Aim of the exercise –
Go over the data and copy out each line with "closest" in it.

Provided records –
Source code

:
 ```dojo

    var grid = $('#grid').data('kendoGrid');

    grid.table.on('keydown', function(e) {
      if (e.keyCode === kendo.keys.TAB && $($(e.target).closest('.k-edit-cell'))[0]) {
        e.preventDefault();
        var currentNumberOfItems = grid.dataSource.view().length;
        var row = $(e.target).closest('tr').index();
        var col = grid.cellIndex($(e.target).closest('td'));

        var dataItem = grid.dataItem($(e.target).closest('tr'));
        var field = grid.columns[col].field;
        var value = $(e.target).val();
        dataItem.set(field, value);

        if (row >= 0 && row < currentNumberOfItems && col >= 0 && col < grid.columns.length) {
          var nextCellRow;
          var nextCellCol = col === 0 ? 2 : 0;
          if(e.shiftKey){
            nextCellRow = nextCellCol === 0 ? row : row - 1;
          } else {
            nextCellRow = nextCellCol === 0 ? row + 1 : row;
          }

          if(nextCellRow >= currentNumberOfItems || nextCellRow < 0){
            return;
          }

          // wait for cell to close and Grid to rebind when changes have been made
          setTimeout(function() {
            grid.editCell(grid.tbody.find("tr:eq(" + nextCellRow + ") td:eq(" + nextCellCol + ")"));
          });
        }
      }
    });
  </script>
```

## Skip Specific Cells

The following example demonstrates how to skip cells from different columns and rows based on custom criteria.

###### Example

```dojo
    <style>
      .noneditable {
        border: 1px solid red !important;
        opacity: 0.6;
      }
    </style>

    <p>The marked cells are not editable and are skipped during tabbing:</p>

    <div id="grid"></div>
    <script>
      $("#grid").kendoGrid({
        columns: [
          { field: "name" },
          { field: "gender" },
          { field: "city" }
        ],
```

Result for this exercise –
      if (e.keyCode === kendo.keys.TAB && $($(e.target).closest('.k-edit-cell'))[0]) {
        var row = $(e.target).closest('tr').index();
        var col = grid.cellIndex($(e.target).closest('td'));
        var dataItem = grid.dataItem($(e.target).closest('tr'));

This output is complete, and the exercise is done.